Red Ant Enterprises
- Trade name: Red Ant Enterprises Pty Ltd
- Industry: Video game
- Founded: 2001 Australia
- Defunct: August 23, 2011
- Fate: Dissolved
- Headquarters: Australia
- Website: http://www.red-ant.com.au/

= Red Ant Enterprises =

Australian video game, anime, home video and PC software distributor

Red Ant Enterprises Pty Ltd was an Australian owned video game, anime, home video and PC software distributor. Red Ant was the largest such company in the country, as well as the local distributor for over 30 publishers that are based overseas, including 505 Games and Oxygen Games and previously European subsidiaries of Japanese companies such as Capcom Europe and Rising Star Games before Red Ant went into receivership. The company was deregistered by ASIC on 23 August 2011.

Red Ant Enterprises partnered with Rialto Distribution to start their home entertainment division which features independent and/or less-known films. In 2008, Red Ant announced they acquired the license from Gainax to release Evangelion: 1.0 You Are (Not) Alone as their first move into the anime industry. Red Ant owned the licenses to Evangelion 1.0 and Oh! Edo Rocket, and secured the rights to Perfect Blue, which Madman Entertainment (Australia's largest Anime sub-licensee and distributor) lost in late 2008. Red Ant Enterprises only owned the rights to the Japanese subtitled versions of these titles.

Red Ant Enterprises had announced a new distribution deal with Konami of Europe, whose products were then distributed in Australia and New Zealand by Atari Australia. The deal was to come into effect early in 2009, but since Red Ant went into administration, Konami of Europe decided to return to Atari.

==Receivership==
On 21 January 2009, Red Ant announced that the company had gone into receivership.

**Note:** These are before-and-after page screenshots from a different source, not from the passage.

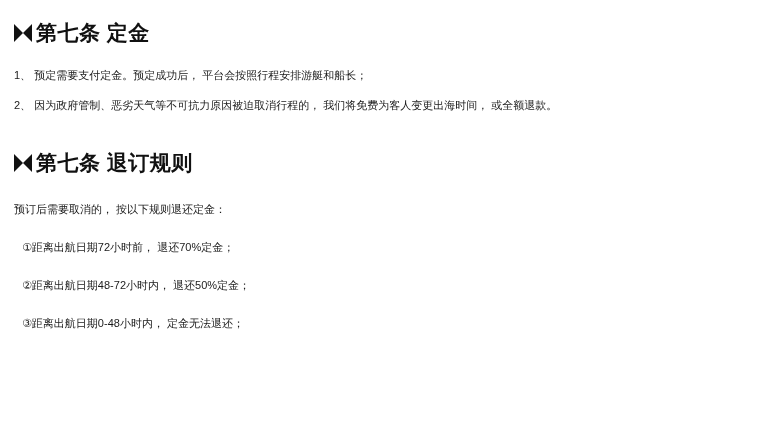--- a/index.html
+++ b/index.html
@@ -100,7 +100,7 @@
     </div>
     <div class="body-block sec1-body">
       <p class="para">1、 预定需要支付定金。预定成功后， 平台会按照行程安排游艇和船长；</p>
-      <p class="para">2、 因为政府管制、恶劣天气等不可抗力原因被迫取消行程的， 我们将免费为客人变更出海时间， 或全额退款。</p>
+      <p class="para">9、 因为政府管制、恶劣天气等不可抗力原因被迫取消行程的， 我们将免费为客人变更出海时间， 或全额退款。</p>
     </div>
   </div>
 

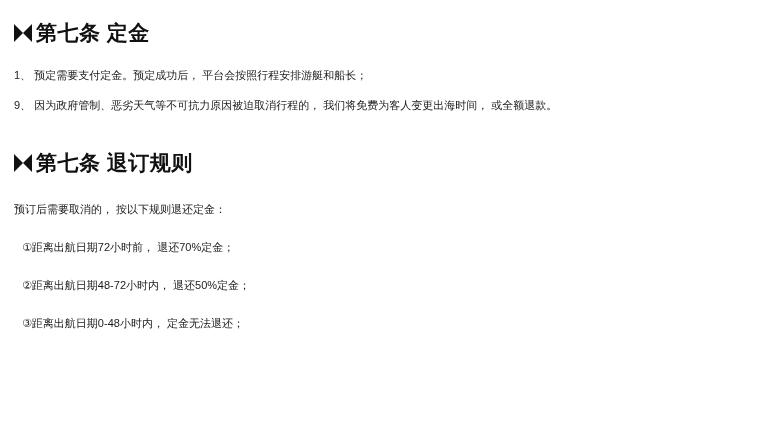--- a/index.html
+++ b/index.html
@@ -77,6 +77,7 @@
   }
   .sec2-body {
     margin-top: 16px;
+    font-weight: bold;
   }
   .list {
     margin: 0;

This affects all their distribution deals with Red Ant having done deals with European subsidiaries of Midway, Konami and Capcom. Konami immediately reacted with KOE President Kunio Neo breaking their deal with Red Ant Enterprises and staying with Atari Australia Pty. Ltd. On 11 February 2009, Capcom Europe returned to their previous distributor THQ Asia Pacific. Rising Star Games has assured Australian retailers that Red Ant Enterprises' collapse has not affected the sale of their products in Australia. Rising Star Games had signed with AFA Interactive in August 2008 with Red Ant Enterprises distributing games submitted to the OFLC on behalf of Rising Star Games before then. All remaining Rising Star assets at Red Ant are being moved over to AFA, with Nintendo Australia having all distribution rights to the Harvest Moon series on all Nintendo systems and use the Rising Star Games version.

This event also affects all home entertainment licenses held by Red Ant Enterprises. Red Ant Enterprises partnered with Rialto Distribution when Red Ant ventured into home entertainment. Most likely all licenses held by the company will be sold by receivers Deloitte to try to pay as much back to the creditors as possible. The 3 anime licenses, Perfect Blue (Previously held by Madman Entertainment under license from Manga Entertainment) was given to Siren Visual, Evangelion: 1.0 You Are (Not) Alone was given to Madman Entertainment, and Oh! Edo Rocket hasn't been relicensed as of 2014.

On 14 April 2009, European publishers 505 Games, Black Bean, N3V Pulblishing and System 3 went to Gold Coast based distributor, All Interactive Distribution. Bethesda Softworks subsequently also went to All Interactive Entertainment to handle distribution for their titles.

The company was deregistered by ASIC on 23 August 2011.

Within a month of the company's announcement of receivership, the former owner of Red Ant Enterprises, Julian White, was able to create a licensing consultancy agency by the name of Tuff Kat. The agency brought former Red Ant client 505 games. In October 2009, the Red Ant's Report As To Affairs revealed that over $2,000,000 had been loaned to subsidiaries and trust funds all owned by Julian White.